Penelitian ini bertujuan untuk memperoleh informasi hubungan konsumsi Phytoestrogen dan protein hewani terhadap usia menopause di kelurahan Cibabat, setelah dikontrol oleh faktor-faktor yang diduga berpengaruh yaitu BBLR, olah raga, frekuensi kehamilan, jenis kontrasepsi, tingkat pendidikan dan daerah asal. Penelitian ini menggunakan rancangan kasus-kontrol dengan jumlah sampel 365 orang. Data frekuensi konsumsi makanan sumber protein hewani dan phytoestrogen, serta faktor modifikasi seperti BBLR, olahraga, frekuensi kehamilan, kontrasepsi hormonal, serta faktor konfonding seperti pendidikan, daerah asal diolah dengan menggunakan SPSS for Windows Versi 7.5. Analisis data meliputi analisis univariat, bivariat dan multivariat. Analisis bivariat dilakukan untuk melihat hubungan frekuensi dan jumlah konsumsi sumber phytostrogen, protein hewani dengan usia menopause. Perbedaan hasil uji bermakna bila nilai p < O,O5. Analisis multivariat dilakukan dengan memakai regresi logistik.
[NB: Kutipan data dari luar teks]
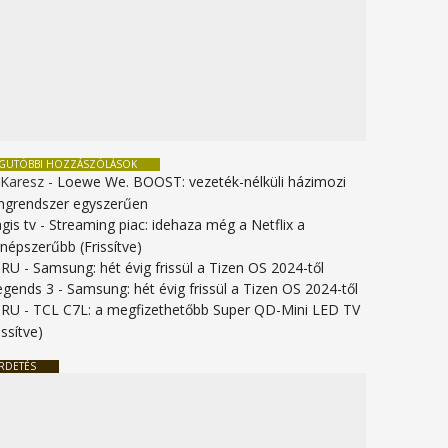
EGUTÓBBI HOZZÁSZÓLÁSOK
 Karesz
-
Loewe We. BOOST: vezeték-nélküli házimozi
ngrendszer egyszerűen
gis tv
-
Streaming piac: idehaza még a Netflix a
gnépszerűbb (Frissítve)
URU
-
Samsung: hét évig frissül a Tizen OS 2024-től
legends 3
-
Samsung: hét évig frissül a Tizen OS 2024-től
URU
-
TCL C7L: a megfizethetőbb Super QD-Mini LED TV
issítve)
RDETÉS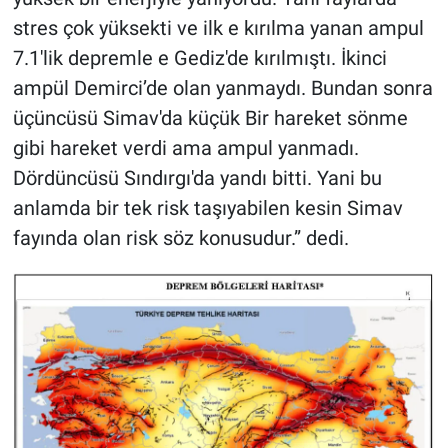
stres çok yüksekti ve ilk e kırılma yanan ampul
7.1'lik depremle e Gediz'de kırılmıştı. İkinci
ampül Demirci’de olan yanmaydı. Bundan sonra
üçüncüsü Simav'da küçük Bir hareket sönme
gibi hareket verdi ama ampul yanmadı.
Dördüncüsü Sındırgı'da yandı bitti. Yani bu
anlamda bir tek risk taşıyabilen kesin Simav
fayında olan risk söz konusudur.” dedi.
Diperoleh hasil, ibu menopause dari kelompok menopause cepat (kasus) tidak cukup mengkonsumsi kacang-kacangan dan protein hewani dibandingkan dengan ibu menopause lambat. Hasil analisis bivariat, menunjukkan hampir semua bahan makanan yang diteliti, kecuali ikan kering mempunyai hubungan yang bermakna dengan usia menopause. Ibu yang kurang mengkonsumsi ikan kering kemungkinan lebih cepat menopause 1,23 kali dibandingkan dengan ibu yang mengkonsumsi ikan kering cukup. Kripik tempe merupakan sumber phytoestrogen yang paling besar Odds Ratio yaitu 2,7. Ibu yang mengkonsumsi kripik tempe cukup menopause lebih lambat 2,7 kali dibandingkan dengan ibu yang frekuensi konsumsi kripik tempe kurang. BBLR, frekuensi kehamilan, daerah asal, dan pendidikan tidak mempengaruhi usia menopause. Olah raga dan kelompok umur ibu, serta konsumsi kripik tempe berkaitan erat dengan usia menopause setelah dikontrol oleh variabel lain. Ibu berolahraga secara rutin dan jenis olahraga yang dipilih cocok dengan umur ibu dapat memperlambat usia menopause sebesar 5 kali dibandingkan dengan ibu yang berolahraga kurang. Penyuluhan gizi kepada ibu menopause sebaiknya diarahkan kepada makanan seimbang seusai dengan Pedoman Umum Gizi Seimbang (PUGS). Dengan cara mengkonsumsi jenis bahan makanan yang beranekaragam.
Direkomendasikan perlunya dipromosikan kembali makanan yang berasal dari kacang-kacangan seperti kedele (terutama tempe), kacang merah, dan kacang hijau. Semua kacang-kacangan merupakan sumber phytoestrogen dan harganya dapat terjangkau oleh masyarakat.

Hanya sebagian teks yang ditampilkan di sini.